(Corrects platinum price drop linked to erroneous data feed)
* Resilience above $1,700/oz reassures investors
* Drop in stocks, commodities exerts some pressure
* Markets brace for impact of Hurricane Sandy
LONDON, Oct 29 (Reuters) - Gold prices held near $1,710 an ounce on Monday as concerns over the global growth outlook supported demand for the metal as a store of value, but losses in the broader financial markets kept a lid on gains.
Resilience above $1,700 an ounce, a level gold repeatedly tested last week, has reassured buyers who had feared a deeper correction after it fell to a more than six-week low at $1,698.39 on Oct. 24, analysts said.
But the metal struggled for traction on Monday as global stock and commodity prices fell, with a recent run of downbeat corporate earnings casting a shadow over the growth outlook and investors bracing for the impact of a giant U.S. hurricane.
U.S. stock markets will be closed on Monday and possibly Tuesday, the operator of the New York Stock Exchange said, as the East Coast braces for Hurricane Sandy. That could thin gold trade.
Spot gold was down 0.08 percent at $1,709.44 an ounce at 1250 GMT, while U.S. gold futures for December delivery were down $1.80 an ounce at $1,710.10.
``Gold is holding up well due to a higher risk perception, because gold is often perceived as a safe haven,'' said Eugen Weinberg, global head of commodities research at Germany's Commerzbank in Frankfurt, noting key support at $1,700.
``People are more negative on the economy and so are looking for somewhere to park funds.''
Spot gold is heading for its biggest monthly loss since May this month, having hit an 11-month peak above $1,795 an ounce on Oct. 5 after the Federal Reserve unveiled its latest stimulus programme of purchasing mortgage-backed debt.
Analysts and traders said they expected gold to trade in a narrow range due to uncertainty ahead of non-farm payrolls data later in the week.

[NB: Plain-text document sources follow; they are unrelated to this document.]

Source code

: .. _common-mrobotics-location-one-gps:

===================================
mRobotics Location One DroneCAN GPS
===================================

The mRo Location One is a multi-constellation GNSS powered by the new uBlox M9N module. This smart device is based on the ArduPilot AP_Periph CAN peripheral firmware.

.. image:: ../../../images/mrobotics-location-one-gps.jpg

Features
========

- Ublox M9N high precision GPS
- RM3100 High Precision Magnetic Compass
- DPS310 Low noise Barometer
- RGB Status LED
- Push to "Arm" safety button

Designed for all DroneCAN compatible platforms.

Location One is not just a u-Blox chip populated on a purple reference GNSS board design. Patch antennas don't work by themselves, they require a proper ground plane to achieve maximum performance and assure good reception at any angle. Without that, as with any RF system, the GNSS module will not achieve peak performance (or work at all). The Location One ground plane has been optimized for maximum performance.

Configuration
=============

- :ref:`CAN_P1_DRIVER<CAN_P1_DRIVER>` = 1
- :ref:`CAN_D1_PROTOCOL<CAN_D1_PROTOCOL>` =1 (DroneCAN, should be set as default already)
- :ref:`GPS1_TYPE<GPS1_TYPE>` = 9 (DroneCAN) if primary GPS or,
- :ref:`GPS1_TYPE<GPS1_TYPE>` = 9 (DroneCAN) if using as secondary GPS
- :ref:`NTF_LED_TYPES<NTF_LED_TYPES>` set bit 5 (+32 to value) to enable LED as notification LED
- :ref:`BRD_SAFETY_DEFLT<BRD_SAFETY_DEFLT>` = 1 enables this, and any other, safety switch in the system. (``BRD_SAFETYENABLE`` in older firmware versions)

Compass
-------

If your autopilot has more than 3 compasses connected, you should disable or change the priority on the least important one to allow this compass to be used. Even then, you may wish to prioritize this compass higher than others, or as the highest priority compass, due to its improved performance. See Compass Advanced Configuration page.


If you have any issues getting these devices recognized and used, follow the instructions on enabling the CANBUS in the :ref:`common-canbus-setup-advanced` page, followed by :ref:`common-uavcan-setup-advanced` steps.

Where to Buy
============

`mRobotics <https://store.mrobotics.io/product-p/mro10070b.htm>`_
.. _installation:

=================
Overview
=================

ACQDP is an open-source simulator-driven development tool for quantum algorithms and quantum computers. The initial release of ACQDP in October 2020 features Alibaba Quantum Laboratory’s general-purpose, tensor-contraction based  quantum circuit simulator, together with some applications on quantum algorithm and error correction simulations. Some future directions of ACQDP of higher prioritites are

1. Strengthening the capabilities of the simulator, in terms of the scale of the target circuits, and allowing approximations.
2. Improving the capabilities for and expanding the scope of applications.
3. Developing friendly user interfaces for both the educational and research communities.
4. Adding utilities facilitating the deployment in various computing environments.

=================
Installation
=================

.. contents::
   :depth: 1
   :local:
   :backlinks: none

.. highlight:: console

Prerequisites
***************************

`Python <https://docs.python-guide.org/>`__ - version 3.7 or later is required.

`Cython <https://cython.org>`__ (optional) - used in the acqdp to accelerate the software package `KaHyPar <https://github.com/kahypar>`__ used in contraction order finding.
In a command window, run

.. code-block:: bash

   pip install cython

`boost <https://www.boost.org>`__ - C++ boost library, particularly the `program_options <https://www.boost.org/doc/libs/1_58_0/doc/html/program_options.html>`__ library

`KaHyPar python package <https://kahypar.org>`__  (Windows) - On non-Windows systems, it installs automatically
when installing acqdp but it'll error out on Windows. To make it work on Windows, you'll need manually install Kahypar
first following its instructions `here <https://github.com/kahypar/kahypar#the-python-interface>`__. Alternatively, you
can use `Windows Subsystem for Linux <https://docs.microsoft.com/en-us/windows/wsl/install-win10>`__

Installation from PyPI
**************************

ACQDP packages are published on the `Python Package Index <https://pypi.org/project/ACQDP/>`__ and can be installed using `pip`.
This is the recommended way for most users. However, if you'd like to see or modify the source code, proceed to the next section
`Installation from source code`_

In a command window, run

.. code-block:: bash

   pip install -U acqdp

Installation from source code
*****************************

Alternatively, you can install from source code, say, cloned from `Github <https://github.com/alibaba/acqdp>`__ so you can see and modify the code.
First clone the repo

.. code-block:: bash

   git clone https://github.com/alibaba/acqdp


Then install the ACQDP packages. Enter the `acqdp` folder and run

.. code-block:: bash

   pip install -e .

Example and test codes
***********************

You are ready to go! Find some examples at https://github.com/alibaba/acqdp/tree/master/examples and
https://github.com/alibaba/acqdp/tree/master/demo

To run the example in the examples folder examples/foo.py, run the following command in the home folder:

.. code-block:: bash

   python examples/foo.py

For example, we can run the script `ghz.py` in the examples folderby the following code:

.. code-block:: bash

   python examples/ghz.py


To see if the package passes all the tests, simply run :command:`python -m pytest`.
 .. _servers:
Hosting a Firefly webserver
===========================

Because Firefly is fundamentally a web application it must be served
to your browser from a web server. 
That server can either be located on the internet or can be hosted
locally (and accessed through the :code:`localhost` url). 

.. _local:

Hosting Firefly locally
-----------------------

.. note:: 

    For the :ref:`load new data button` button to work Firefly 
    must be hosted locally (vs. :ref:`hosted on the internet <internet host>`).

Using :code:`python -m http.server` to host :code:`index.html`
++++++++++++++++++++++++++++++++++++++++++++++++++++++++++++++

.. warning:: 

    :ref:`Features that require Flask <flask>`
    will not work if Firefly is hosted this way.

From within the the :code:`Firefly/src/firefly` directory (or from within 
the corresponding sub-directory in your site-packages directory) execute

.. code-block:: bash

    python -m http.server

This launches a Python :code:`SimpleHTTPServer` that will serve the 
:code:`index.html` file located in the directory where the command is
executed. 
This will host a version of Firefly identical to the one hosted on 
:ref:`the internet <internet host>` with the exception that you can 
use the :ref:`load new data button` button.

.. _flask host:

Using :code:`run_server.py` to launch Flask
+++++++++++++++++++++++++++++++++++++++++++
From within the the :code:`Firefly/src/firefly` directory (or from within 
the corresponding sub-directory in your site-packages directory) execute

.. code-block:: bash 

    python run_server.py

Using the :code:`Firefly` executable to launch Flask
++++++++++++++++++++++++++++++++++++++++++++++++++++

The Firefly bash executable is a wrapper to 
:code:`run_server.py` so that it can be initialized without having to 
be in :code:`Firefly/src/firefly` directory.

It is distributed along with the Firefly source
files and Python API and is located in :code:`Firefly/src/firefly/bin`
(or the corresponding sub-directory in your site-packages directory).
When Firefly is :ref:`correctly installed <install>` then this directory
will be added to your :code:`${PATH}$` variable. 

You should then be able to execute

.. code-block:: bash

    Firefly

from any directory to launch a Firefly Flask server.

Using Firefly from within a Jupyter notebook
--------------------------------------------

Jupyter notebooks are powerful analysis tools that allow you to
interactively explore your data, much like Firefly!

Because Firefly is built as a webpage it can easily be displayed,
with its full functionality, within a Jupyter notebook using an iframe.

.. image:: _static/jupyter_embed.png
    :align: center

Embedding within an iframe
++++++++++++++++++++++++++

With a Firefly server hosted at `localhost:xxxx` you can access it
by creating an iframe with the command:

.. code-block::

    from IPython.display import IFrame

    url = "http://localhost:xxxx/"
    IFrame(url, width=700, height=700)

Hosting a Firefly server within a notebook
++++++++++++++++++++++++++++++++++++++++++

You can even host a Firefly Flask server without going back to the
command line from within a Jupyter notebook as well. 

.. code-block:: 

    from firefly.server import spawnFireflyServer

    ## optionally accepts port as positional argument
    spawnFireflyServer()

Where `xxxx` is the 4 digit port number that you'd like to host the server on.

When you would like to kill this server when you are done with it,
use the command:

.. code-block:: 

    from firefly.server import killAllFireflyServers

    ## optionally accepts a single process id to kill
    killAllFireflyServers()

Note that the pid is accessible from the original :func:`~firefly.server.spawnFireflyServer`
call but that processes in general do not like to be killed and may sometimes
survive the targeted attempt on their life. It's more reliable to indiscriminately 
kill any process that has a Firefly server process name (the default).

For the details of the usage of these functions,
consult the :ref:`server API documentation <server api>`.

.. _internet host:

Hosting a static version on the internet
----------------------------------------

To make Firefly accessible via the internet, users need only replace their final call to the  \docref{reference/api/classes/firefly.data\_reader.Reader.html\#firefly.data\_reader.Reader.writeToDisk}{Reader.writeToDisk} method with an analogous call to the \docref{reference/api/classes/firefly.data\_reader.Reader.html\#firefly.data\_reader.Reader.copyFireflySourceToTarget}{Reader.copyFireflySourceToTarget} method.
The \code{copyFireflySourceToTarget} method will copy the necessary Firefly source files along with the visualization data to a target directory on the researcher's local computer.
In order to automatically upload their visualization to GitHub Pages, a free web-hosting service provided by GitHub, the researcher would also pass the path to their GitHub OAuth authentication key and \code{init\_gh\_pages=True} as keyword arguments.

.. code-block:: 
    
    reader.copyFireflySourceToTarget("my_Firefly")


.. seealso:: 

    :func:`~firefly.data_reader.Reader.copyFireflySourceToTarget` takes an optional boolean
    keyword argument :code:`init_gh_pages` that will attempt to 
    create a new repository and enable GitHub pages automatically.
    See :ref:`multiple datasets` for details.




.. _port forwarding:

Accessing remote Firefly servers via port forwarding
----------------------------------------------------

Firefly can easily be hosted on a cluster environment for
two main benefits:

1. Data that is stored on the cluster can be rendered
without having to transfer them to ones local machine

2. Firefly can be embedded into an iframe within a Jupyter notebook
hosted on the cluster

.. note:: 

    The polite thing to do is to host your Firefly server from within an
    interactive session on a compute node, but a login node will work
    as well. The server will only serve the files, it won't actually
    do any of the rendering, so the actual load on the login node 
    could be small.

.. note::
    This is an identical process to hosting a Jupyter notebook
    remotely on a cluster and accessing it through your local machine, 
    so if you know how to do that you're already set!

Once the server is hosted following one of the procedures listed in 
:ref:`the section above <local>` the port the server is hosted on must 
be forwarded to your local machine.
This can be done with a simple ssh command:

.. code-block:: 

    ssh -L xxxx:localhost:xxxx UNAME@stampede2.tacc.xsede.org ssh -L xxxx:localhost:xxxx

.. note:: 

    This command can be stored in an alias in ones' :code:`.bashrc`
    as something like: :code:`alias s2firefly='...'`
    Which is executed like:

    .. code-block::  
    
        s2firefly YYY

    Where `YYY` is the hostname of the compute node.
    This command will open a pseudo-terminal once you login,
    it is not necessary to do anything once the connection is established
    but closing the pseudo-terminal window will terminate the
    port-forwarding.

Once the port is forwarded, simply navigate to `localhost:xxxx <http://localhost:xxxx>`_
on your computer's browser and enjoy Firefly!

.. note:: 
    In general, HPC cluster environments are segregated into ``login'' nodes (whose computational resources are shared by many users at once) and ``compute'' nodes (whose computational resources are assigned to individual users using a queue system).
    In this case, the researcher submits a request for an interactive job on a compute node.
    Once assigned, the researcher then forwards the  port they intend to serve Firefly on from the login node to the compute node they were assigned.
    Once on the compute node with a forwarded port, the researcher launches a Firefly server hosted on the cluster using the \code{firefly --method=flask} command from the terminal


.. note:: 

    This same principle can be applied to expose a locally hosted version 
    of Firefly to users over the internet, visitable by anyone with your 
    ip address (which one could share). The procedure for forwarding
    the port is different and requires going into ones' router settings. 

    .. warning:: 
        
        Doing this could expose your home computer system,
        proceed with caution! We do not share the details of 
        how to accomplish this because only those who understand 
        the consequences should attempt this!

The Fed has explicitly tied the extent of its new easing programme to the jobs market.
Hedge funds and money managers cut their bullish bets in gold and silver futures in the week to Oct. 23 amid fresh concerns over the future of the U.S. Federal Reserve's monetary stimulus.
Further out, investors are also awaiting the U.S. elections and the so-called ``fiscal cliff'', a series of automatic spending cuts and tax increases that will kick in if Congress fails to reach a deficit-reduction deal by the end of the year.
``We are unlikely to see any significant moves in gold until we are closer to knowing what will happen with the U.S. fiscal cliff,'' said Nic Brown, head of commodities research at Natixis.
On the physical side of the markets, gold importers in India, the world's biggest buyer, are retreating after picking up bargains last week as prices recovered from a more than two-month low due to the falling rupee.
The weakening rupee was seen as dampening Indian gold physical demand in the run-up to the festival season, which will peak with Diwali and Dhanteras next month.
The rupee, which fell past the keenly watched 54 rupees per dollar mark on Monday, plays an important role in determining the landed cost of dollar-quoted gold.
From a technical perspective, analysts who study past price patterns for clues on the next direction of trade flag up support at $1,703 an ounce.
Platinum prices eased, weighed by weekend news that workers had reached a deal with Anglo American Platinum to reinstate 12,000 miners sacked for an illegal strike, and due to long liquidation.
``The market was caught a bit long and we are now seeing more liquidation going through,'' Afshin Nabavi, heads of trading at MKS Finance, said.
``I would attribute the drop to the South African news and the market being too long,'' he added, referring to the Amplats deal.
Spot platinum was down 0.3 percent at $1,533.75 an ounce, silver was down 0.6 percent at $31.80 an ounce, and palladium was down 1.67 percent to $588.97 an ounce.